`Face Off' plot could become a surgical reality

A pioneering hand transplant performed in France last week could pave the way for a human face transplant, New Scientist magazine…

A pioneering hand transplant performed in France last week could pave the way for a human face transplant, New Scientist magazine said yesterday.

The weekly magazine said the US plastic surgeon, Dr John Barker of the University of Louisville in Kentucky, predicts it could happen within five years.

"Ultimately, Barker predicts that the greatest demand for such transplants will come from patients who lose their faces in a fire, or through disease, shotgun wounds or dog attacks," the magazine said.

Plastic surgeons already use skin and muscle grafted from other parts of a patient's body to repair damaged faces, but Dr Barker believes they could get much better results by transplanting the facial skin, muscles, nerves and lips of a dead donor of the same age.

READ MORE

The knowledge gained from the hand and arm transplant in France, which involved grafting muscles, nerves, bones and skin from a donor, could speed up transplants of other body parts.

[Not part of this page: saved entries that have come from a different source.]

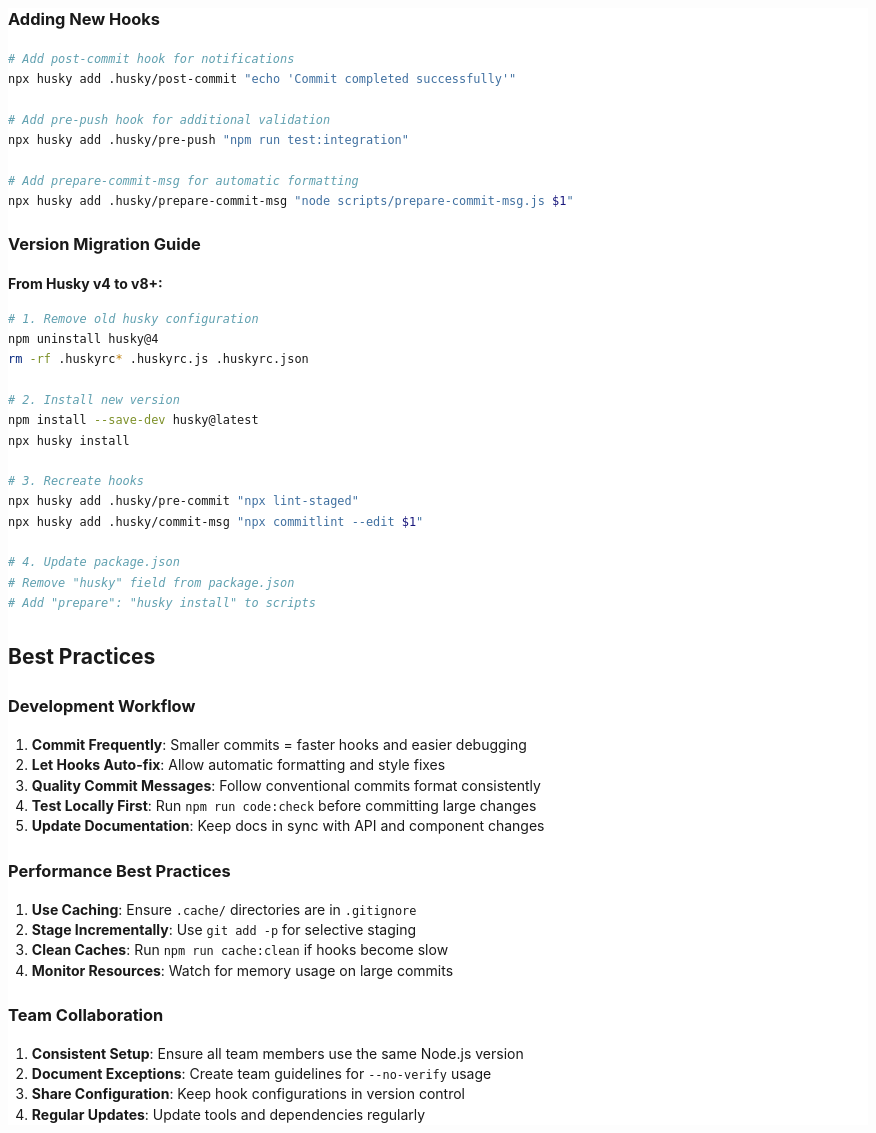 ### Adding New Hooks
```bash
# Add post-commit hook for notifications
npx husky add .husky/post-commit "echo 'Commit completed successfully'"

# Add pre-push hook for additional validation
npx husky add .husky/pre-push "npm run test:integration"

# Add prepare-commit-msg for automatic formatting
npx husky add .husky/prepare-commit-msg "node scripts/prepare-commit-msg.js $1"
```

### Version Migration Guide

**From Husky v4 to v8+:**
```bash
# 1. Remove old husky configuration
npm uninstall husky@4
rm -rf .huskyrc* .huskyrc.js .huskyrc.json

# 2. Install new version
npm install --save-dev husky@latest
npx husky install

# 3. Recreate hooks
npx husky add .husky/pre-commit "npx lint-staged"
npx husky add .husky/commit-msg "npx commitlint --edit $1"

# 4. Update package.json
# Remove "husky" field from package.json
# Add "prepare": "husky install" to scripts
```

## Best Practices

### Development Workflow
1. **Commit Frequently**: Smaller commits = faster hooks and easier debugging
2. **Let Hooks Auto-fix**: Allow automatic formatting and style fixes
3. **Quality Commit Messages**: Follow conventional commits format consistently
4. **Test Locally First**: Run `npm run code:check` before committing large changes
5. **Update Documentation**: Keep docs in sync with API and component changes

### Performance Best Practices
1. **Use Caching**: Ensure `.cache/` directories are in `.gitignore`
2. **Stage Incrementally**: Use `git add -p` for selective staging
3. **Clean Caches**: Run `npm run cache:clean` if hooks become slow
4. **Monitor Resources**: Watch for memory usage on large commits

### Team Collaboration
1. **Consistent Setup**: Ensure all team members use the same Node.js version
2. **Document Exceptions**: Create team guidelines for `--no-verify` usage
3. **Share Configuration**: Keep hook configurations in version control
4. **Regular Updates**: Update tools and dependencies regularly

If the operation is a complete success what was once science fiction or the plot of the Hollywood blockbuster, Face Off, might become a reality. In the action thriller, which was a big hit in the United States, surgeons swapped the faces of actors John Travolta and Nicholas Cage.

Rejection of donor tissue or organs is the biggest problem in transplant surgery. Mr Clint Hallam, the Australian businessman who received the donor arm and hand, will be taking powerful anti-rejection drugs for the rest of his life.